The California Secretary of State (SOS) completed development of the statewide voter registration database with duplicate checking capabilities in the summer of 1998 as part of the CALVOTER I program.  In the fall of 1998, the election management project (CALVOTER II) was started with the requirement that it be competed in time for the March 2000 presidential primary election in California. An eight-person development team from Natoma Technologies, Inc. implemented a CORBA®-based extranet, linking all 58 counties in California for candidate filing and election reporting transactions over the SOSWAN.  CALVOTER II is a custom-developed application with integrated data validation, error checking for all California state level candidate filing and election reporting requirements. "CORBA provided the best middle-tier, open solution to integrate multiple county systems which enabled the needed security and facilitated transaction processing for the largest statewide voting system in the Country", said Wyatt Dietrich, Vice President-Operations of Natoma Technologies, Inc. 

Before the CALVOTER system was in place, there was limited electronic communication between the counties and the state -- candidate records filed with the county elections officials had to be sent to the state in order for them to be entered into the database; fewer than half of the state's 58 counties transmitted their vote total to the California Secretary of State electronically on election night (the remainder phoned or FAXed in their information). Implementation of the CORBA-based CALVOTER II applications has changed all that, providing for the first time direct electronic communication between the SOS and the counties for both these functions. "The Java front-end and CORBA middle-tier solution provides the flexibility for different county systems to share data via a common application programming interface (API)," according to Thomas Ramirez, Lead Java Developer for Natoma Technologies, Inc.  The records are a vital part of the election process and it is essential that they are easily accessible. It used to take the IT department 4-5 days just to get a list of candidates.  That report is an extreme priority because there are such strict guidelines enforced on ballot design and organization. 
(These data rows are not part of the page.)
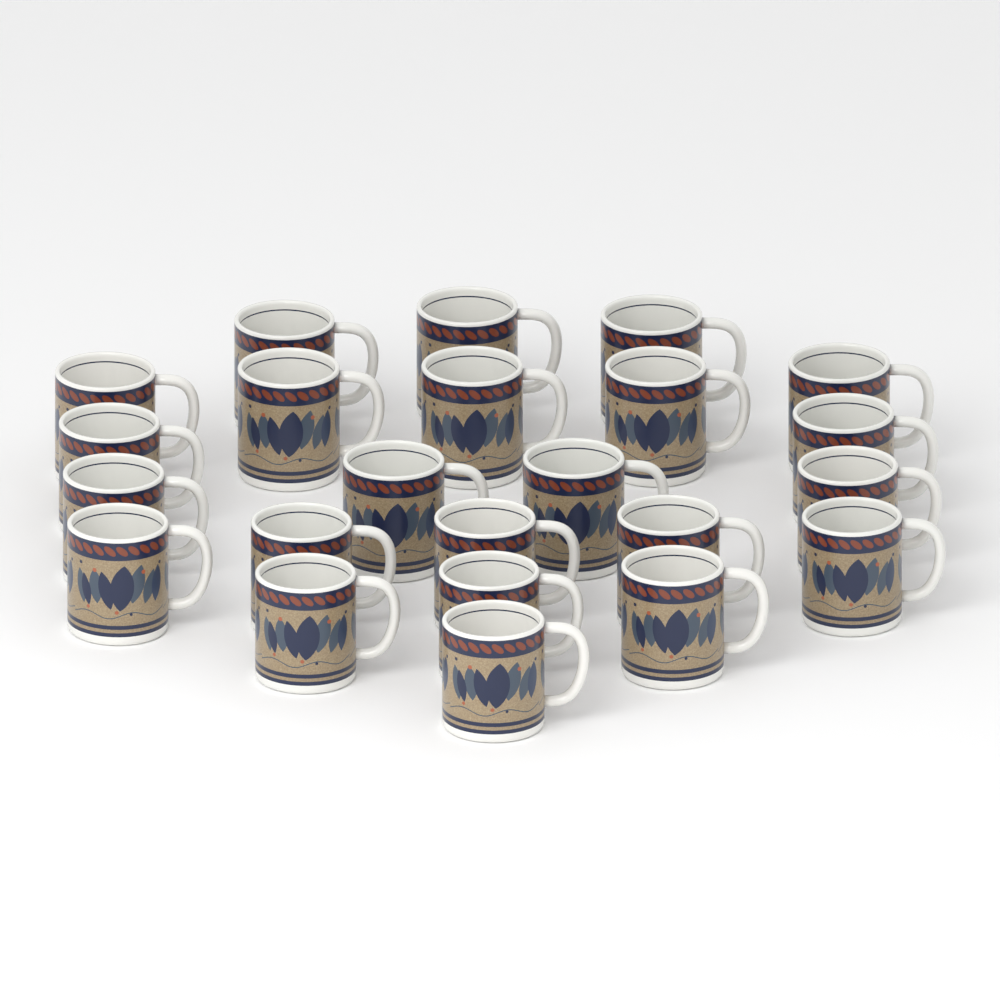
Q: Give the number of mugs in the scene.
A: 23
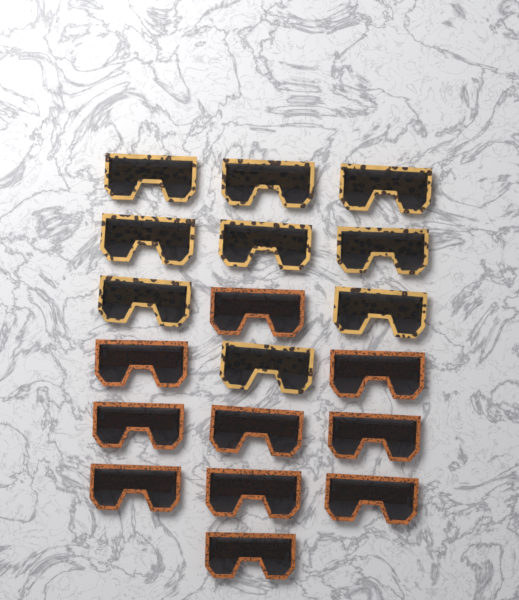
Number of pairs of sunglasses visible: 19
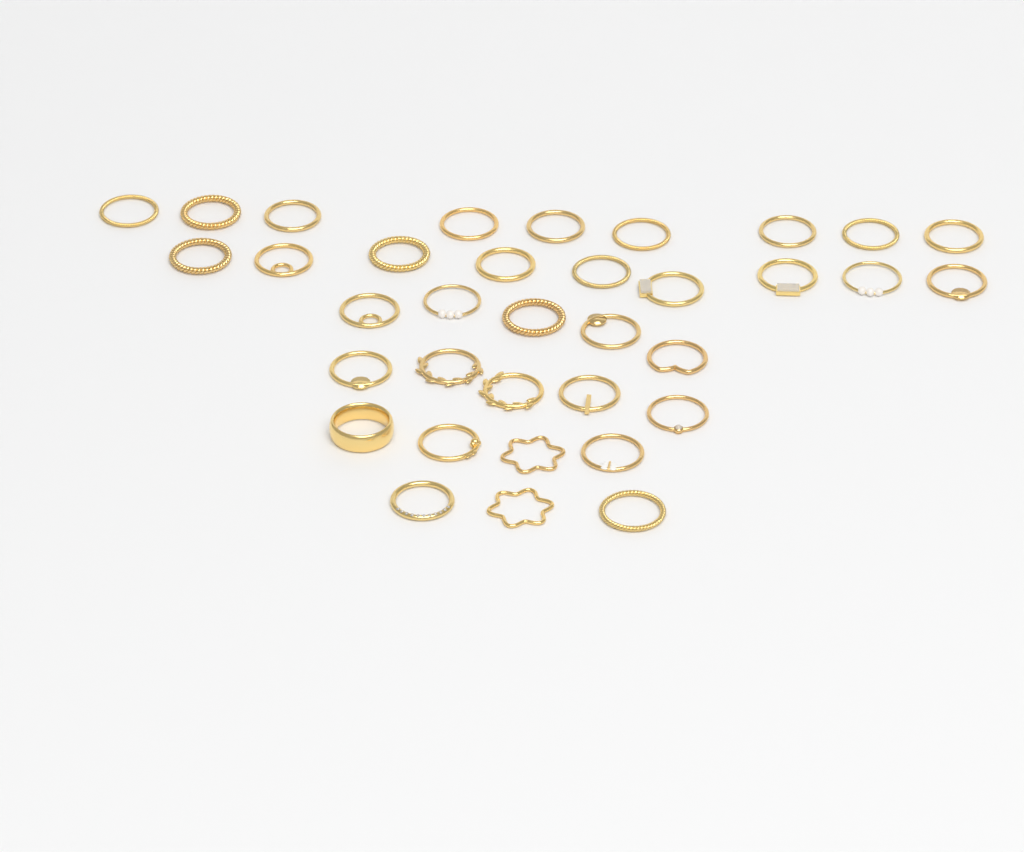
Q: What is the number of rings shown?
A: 35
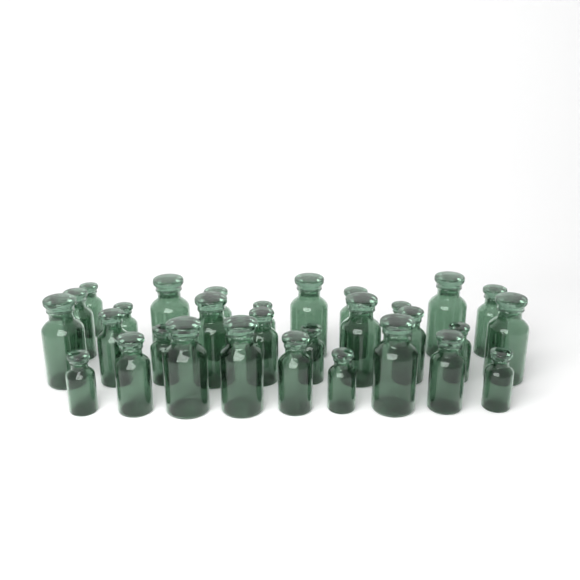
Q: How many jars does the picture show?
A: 30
Melissa Warren, project manager for the California SOS Elections Division said, "The best thing about the CALVOTER system is its flexibility. It will be easy to expand the system as we need to. New candidates, districts, parties, documents and the like can be easily added and old ones eliminated."  

The new system works with Seagate's Crystal Reports; any of the 25-30 reports that are run regularly can be produced within a day, sometimes within  minutes of the request.  It also allows these reports to be exported to a number of different formats, including HTML, Word and Excel.  

All of this resulted in an extremely successful election night for the March 2000 Presidential Primary.  The CALVOTER candidate filing application easily produces in-progress and final candidate lists to be posted to the Internet; the election reporting application aggregates the vote totals it receives from each of the counties and immediately posts real-time statewide, district-wide and county-by-county results to the Internet, allowing the whole world to see California's election process as it rolls out after the polls close in California on election night.